Sunday, April 29, 2007

how we spend our days is how we spend our lives

sometimes it's easy to start feeling dead. you think to yourself, "these things i'm doing, every day, they don't mean shit. i'm not changing anything. there are 6 billion people on this planet and i act like it's just me." and then you just feel dead.

this weekend, i didn't feel dead. i felt cold and out of breath and hungry and thirsty and sometimes that makes you feel your heart beat a little stronger. i was part of something bigger than me. i took part in being homeless for the homeless, and i did it with 60,000 other people. i wrote letters and worked with a team and slept in cardboard and felt for the first time in a long time that maybe, just maybe, the world was getting a little better because of me.

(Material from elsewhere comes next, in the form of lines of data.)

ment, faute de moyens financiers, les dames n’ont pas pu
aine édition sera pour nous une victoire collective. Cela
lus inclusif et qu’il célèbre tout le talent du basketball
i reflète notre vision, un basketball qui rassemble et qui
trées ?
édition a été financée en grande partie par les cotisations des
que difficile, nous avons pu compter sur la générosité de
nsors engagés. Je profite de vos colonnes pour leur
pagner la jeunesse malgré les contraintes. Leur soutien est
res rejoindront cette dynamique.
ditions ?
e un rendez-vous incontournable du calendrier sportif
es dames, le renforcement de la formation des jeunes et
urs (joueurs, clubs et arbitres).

alot of people think that maybe they don't matter. that their vote doesn't count or their attendance isn't great enough to matter. but someone once said, "never doubt that a small group of dedicated individuals can change the world, indeed it is all that ever has." and the truth is, that if every one person thinks they don't matter, then they don't. but if each one thinks they do, we can do great things.

this weekend, we thought we mattered, and we did.

it was worth it. i was cold and didn't sleep and hungry and tired, but god it was worth it. and if you can wake up every day and know that what you're doing every day is worth it, then i think you may have found a dream.

someone else once said that the world is changed by those who show up.

and we did.

<3gen

Thursday, April 26, 2007

Wednesday, April 18, 2007

storybooks

pssst.

i don't know if you noticed, but i went missing. there was this rabbit, see, and he was really late for something. and i followed him up a giant beanstalk and met with some flute-playing cattle and this one girl who could spin straw into gold. and there was this princess with really long hair and every night seven little men would climb up her blonde locks into the shoe where she lived and play songs that made the whole world fall asleep.

so that's where i've been.

some sort of asleep.

i know that i broke some things when i left, or maybe broke them before i left and left them that way. and i'm trying now, desperately in fact, to repair any and all of those things. if you were one of those things, i'm sorry, and i'll try not to go away again, i promise.

sometimes a girl gets lost.

good thing someone thought to leave breadcrumbs to lead me home.